What is needed: Determine the count of lines containing "blue" in the entries below and return only that figure.

Collected data entries:
=======
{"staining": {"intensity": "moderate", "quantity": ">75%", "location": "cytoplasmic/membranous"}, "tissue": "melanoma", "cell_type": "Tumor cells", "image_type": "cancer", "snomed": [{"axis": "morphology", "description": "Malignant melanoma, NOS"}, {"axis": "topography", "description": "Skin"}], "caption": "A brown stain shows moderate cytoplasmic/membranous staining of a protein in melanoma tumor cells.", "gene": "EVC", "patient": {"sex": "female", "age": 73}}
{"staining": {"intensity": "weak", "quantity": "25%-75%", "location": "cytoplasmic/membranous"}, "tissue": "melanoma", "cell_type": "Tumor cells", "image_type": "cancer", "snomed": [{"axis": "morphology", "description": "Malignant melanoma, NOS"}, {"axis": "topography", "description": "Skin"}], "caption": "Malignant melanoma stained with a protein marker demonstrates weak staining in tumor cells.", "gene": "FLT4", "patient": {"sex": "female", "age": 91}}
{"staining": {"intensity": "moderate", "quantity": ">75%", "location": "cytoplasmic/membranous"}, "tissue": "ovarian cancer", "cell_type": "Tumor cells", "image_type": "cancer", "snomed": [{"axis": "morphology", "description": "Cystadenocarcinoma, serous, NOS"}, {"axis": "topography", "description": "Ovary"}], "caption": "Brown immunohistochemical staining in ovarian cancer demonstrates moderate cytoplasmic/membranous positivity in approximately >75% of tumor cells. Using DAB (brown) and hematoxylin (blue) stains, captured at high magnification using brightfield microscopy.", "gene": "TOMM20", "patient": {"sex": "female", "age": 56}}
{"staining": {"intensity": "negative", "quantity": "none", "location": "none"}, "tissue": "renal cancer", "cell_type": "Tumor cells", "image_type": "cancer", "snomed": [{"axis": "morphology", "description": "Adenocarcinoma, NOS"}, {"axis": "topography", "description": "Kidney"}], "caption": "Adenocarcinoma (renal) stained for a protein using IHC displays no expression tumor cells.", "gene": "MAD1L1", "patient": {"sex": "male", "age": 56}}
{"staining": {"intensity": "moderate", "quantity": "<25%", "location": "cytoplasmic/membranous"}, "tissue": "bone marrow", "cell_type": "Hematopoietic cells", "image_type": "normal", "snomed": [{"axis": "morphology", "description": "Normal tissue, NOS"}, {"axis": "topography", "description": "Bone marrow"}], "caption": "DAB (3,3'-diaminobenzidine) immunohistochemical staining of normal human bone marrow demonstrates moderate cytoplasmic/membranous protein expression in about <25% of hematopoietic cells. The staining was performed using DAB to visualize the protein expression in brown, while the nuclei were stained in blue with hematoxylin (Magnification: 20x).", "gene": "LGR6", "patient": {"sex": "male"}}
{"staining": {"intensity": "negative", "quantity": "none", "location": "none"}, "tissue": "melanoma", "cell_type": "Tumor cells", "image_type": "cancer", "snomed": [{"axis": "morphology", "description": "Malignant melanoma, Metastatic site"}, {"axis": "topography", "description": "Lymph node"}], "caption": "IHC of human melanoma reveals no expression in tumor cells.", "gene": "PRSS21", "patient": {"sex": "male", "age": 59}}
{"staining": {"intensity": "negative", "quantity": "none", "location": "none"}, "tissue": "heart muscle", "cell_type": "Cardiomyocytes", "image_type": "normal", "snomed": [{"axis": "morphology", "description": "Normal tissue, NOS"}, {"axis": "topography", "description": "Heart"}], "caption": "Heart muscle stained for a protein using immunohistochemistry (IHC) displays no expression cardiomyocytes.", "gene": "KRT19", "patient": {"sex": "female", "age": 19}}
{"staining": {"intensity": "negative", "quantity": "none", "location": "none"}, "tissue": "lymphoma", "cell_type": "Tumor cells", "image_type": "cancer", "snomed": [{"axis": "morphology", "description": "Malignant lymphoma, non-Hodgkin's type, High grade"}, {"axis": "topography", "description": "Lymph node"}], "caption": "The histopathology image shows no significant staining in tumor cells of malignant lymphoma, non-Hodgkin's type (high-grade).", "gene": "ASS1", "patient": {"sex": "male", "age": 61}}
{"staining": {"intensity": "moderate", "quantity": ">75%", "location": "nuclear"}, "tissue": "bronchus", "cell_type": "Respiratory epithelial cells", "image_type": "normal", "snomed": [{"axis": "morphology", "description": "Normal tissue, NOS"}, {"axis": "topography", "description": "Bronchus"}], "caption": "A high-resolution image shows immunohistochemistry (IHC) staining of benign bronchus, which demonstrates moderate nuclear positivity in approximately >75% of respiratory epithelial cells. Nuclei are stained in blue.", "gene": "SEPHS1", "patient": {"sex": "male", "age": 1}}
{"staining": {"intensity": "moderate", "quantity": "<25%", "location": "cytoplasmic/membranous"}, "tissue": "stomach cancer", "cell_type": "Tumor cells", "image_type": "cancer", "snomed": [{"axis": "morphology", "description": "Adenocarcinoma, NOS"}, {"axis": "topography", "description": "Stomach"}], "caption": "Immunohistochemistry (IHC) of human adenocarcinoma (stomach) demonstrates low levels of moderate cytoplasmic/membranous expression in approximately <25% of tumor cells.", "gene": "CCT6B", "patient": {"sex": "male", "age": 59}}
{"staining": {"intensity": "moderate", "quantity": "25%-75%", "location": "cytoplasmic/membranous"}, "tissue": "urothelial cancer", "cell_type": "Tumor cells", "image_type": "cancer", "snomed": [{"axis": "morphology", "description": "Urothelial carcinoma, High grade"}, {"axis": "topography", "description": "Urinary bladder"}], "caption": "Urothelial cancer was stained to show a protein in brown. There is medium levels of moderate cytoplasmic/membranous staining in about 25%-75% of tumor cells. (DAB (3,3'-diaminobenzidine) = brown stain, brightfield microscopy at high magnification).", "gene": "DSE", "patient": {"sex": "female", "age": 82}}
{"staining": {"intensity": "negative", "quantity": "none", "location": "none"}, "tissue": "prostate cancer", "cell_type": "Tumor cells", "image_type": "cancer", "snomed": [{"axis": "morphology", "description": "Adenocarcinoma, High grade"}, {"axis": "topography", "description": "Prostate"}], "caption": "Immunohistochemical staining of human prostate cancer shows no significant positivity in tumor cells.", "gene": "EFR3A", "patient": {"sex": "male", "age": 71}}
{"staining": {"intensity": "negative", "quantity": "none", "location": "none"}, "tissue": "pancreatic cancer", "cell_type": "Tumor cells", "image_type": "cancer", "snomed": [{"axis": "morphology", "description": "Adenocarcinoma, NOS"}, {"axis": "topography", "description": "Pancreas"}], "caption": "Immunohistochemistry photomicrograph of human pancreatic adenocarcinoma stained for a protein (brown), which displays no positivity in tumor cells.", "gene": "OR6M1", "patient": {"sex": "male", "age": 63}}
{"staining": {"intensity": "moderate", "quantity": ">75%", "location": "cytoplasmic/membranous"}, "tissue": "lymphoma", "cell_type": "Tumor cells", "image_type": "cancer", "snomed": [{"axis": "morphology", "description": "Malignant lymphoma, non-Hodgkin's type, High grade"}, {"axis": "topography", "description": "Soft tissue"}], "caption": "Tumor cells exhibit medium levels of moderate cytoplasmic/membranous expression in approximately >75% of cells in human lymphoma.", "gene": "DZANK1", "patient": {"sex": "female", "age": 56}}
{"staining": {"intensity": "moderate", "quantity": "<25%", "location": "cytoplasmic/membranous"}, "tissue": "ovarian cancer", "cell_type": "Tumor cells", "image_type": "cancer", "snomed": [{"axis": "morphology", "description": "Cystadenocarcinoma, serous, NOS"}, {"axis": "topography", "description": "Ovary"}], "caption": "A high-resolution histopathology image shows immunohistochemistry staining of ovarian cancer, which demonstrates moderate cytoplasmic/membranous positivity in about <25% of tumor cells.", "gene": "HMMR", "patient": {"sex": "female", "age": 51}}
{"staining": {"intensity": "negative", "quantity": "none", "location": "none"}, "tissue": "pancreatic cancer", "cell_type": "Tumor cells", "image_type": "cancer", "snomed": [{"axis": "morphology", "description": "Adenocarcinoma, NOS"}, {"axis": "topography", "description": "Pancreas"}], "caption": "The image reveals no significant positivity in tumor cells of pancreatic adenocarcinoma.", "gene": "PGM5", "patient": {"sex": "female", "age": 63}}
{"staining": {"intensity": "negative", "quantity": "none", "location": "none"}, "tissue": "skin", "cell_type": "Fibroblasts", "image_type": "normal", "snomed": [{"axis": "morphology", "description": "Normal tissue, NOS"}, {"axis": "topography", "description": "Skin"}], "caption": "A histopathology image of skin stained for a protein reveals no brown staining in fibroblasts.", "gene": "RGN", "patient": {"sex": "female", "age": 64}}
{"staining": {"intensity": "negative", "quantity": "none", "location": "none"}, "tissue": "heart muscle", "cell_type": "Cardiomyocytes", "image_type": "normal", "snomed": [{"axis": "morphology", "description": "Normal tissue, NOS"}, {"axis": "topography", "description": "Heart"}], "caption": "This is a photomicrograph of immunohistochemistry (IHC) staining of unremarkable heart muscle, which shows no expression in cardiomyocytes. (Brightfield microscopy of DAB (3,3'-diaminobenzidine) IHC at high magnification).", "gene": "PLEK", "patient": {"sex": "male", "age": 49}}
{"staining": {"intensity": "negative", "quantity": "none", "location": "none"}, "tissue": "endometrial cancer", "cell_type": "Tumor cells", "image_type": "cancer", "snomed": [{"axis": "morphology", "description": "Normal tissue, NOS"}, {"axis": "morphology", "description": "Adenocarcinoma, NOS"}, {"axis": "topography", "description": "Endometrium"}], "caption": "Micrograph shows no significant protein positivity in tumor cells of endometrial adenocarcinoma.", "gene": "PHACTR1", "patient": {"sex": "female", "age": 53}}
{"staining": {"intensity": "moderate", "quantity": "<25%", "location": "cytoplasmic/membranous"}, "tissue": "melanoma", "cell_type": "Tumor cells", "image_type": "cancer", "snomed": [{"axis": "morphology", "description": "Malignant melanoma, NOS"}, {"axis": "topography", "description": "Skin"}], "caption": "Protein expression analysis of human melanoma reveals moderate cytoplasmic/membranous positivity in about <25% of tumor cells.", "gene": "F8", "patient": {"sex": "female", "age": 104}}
=======
Solution: 3